### [Instruction]
Among the records, which lines include "options"? List them.

### [Material for this exercise]
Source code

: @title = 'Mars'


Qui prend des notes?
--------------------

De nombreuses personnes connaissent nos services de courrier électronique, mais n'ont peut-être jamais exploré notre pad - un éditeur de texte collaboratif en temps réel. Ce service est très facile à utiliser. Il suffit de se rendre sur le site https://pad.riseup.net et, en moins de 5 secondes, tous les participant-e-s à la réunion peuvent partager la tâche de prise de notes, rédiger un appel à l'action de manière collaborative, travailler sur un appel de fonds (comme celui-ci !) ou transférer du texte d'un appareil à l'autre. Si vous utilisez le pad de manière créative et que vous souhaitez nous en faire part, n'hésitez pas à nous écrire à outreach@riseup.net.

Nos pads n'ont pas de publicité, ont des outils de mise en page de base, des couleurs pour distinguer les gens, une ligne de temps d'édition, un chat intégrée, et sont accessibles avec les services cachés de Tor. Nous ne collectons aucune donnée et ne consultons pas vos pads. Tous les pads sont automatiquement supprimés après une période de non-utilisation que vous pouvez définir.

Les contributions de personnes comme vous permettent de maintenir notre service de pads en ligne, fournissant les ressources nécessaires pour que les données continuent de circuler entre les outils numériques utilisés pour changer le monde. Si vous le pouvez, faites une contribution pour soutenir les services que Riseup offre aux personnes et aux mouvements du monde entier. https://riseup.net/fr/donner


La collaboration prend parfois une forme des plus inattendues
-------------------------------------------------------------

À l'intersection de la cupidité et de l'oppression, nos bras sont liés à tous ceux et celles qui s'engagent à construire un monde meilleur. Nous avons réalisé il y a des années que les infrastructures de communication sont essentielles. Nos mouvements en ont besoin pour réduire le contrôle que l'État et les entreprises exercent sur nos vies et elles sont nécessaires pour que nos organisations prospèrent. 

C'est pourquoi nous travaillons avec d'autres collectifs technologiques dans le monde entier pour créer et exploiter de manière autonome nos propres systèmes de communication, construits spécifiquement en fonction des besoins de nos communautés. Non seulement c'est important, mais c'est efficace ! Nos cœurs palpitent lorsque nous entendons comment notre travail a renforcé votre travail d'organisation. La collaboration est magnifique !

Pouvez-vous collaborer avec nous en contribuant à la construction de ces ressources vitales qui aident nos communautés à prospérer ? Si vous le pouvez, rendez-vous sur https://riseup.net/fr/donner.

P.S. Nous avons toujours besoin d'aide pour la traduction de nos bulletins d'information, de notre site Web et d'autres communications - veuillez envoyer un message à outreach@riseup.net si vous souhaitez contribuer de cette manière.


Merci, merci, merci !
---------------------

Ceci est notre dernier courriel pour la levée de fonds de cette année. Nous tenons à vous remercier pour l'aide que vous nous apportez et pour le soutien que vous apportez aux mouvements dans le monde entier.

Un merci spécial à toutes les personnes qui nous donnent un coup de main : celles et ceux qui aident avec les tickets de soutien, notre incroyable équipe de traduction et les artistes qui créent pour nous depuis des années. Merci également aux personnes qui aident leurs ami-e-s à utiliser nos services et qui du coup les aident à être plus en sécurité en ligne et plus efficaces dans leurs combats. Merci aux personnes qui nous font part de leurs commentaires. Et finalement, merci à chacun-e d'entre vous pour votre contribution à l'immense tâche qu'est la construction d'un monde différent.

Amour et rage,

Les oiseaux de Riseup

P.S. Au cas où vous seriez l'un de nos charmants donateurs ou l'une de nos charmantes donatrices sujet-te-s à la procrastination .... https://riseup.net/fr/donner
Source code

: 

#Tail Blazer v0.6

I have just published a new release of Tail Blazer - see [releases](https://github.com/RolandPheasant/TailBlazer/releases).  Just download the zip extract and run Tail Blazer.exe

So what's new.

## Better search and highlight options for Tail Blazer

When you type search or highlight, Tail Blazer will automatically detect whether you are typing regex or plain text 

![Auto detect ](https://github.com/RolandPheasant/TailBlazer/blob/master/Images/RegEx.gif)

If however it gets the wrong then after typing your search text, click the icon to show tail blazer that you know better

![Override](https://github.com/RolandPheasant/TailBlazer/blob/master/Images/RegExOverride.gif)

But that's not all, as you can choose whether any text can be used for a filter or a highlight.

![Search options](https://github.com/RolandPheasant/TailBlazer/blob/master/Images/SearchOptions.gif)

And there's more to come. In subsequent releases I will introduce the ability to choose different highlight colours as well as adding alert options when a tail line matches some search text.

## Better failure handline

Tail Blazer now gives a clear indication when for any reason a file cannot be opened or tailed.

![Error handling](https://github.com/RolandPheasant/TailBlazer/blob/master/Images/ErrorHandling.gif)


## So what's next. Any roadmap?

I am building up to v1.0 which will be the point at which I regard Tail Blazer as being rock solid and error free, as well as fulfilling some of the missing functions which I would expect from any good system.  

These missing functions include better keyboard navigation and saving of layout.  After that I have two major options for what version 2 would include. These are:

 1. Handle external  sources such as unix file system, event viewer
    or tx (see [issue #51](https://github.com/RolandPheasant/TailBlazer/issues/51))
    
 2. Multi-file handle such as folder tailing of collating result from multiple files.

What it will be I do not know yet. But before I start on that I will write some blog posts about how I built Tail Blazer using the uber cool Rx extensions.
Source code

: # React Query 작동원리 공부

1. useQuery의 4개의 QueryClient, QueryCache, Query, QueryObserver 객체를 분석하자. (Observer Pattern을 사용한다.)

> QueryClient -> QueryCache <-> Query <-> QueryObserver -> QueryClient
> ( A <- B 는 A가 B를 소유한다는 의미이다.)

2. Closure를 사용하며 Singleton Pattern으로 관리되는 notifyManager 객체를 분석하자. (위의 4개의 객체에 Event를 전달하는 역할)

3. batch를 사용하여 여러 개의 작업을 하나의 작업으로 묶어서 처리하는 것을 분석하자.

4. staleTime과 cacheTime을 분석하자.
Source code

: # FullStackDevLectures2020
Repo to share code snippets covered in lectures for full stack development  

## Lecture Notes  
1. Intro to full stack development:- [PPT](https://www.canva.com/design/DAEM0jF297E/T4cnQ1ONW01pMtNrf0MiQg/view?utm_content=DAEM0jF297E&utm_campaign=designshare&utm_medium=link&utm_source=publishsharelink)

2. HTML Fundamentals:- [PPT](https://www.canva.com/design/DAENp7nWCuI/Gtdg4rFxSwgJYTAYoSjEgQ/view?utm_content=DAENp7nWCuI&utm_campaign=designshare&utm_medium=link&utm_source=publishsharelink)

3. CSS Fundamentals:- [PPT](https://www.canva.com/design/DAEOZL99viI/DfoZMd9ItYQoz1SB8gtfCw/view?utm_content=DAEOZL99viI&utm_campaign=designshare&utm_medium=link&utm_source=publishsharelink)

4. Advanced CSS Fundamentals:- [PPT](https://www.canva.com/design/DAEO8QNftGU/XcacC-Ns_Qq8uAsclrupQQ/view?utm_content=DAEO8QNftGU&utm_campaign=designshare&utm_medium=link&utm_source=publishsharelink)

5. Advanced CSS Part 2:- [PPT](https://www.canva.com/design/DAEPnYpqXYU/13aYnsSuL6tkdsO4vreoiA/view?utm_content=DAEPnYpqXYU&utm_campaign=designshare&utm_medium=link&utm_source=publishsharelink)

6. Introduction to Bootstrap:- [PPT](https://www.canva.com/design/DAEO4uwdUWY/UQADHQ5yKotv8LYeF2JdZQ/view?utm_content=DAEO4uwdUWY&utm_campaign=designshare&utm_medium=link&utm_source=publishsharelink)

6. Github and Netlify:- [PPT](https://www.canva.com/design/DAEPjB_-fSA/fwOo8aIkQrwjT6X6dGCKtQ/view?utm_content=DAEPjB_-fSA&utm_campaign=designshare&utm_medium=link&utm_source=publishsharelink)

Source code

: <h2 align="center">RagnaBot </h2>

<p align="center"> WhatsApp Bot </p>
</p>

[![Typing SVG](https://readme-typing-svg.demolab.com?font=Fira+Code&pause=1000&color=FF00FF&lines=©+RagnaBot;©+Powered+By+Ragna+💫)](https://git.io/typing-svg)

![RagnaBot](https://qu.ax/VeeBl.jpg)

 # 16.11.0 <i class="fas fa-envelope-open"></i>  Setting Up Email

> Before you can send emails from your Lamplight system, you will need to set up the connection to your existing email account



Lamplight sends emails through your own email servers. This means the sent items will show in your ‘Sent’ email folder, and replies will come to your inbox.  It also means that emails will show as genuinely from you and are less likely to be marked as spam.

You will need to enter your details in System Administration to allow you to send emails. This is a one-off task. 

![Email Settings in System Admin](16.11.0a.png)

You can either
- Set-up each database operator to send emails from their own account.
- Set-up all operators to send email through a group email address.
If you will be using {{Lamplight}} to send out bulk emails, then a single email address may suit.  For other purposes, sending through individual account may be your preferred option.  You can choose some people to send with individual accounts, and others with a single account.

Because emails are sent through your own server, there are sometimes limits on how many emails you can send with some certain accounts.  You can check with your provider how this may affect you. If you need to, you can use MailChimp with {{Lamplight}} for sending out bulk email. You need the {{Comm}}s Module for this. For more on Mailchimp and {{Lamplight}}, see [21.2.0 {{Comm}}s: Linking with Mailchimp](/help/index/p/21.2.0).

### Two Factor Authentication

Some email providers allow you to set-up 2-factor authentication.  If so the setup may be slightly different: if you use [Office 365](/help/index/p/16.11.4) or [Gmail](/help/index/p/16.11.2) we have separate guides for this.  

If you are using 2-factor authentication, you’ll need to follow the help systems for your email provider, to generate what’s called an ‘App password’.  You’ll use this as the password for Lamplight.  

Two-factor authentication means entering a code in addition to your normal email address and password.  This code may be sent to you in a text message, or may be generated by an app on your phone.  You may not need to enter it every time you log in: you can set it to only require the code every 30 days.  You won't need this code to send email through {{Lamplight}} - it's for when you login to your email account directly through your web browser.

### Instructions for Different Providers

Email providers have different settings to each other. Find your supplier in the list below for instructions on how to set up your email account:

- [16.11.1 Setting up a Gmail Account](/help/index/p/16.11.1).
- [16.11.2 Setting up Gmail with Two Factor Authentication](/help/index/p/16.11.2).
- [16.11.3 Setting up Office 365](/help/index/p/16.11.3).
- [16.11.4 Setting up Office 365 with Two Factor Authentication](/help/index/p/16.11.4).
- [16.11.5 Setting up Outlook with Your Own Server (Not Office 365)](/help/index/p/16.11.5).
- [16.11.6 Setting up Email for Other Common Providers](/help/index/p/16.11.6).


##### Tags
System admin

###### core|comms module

### [Solution to the problem]
## Better search and highlight options for Tail Blazer
![Search options](https://github.com/RolandPheasant/TailBlazer/blob/master/Images/SearchOptions.gif)
And there's more to come. In subsequent releases I will introduce the ability to choose different highlight colours as well as adding alert options when a tail line matches some search text.
These missing functions include better keyboard navigation and saving of layout.  After that I have two major options for what version 2 would include. These are:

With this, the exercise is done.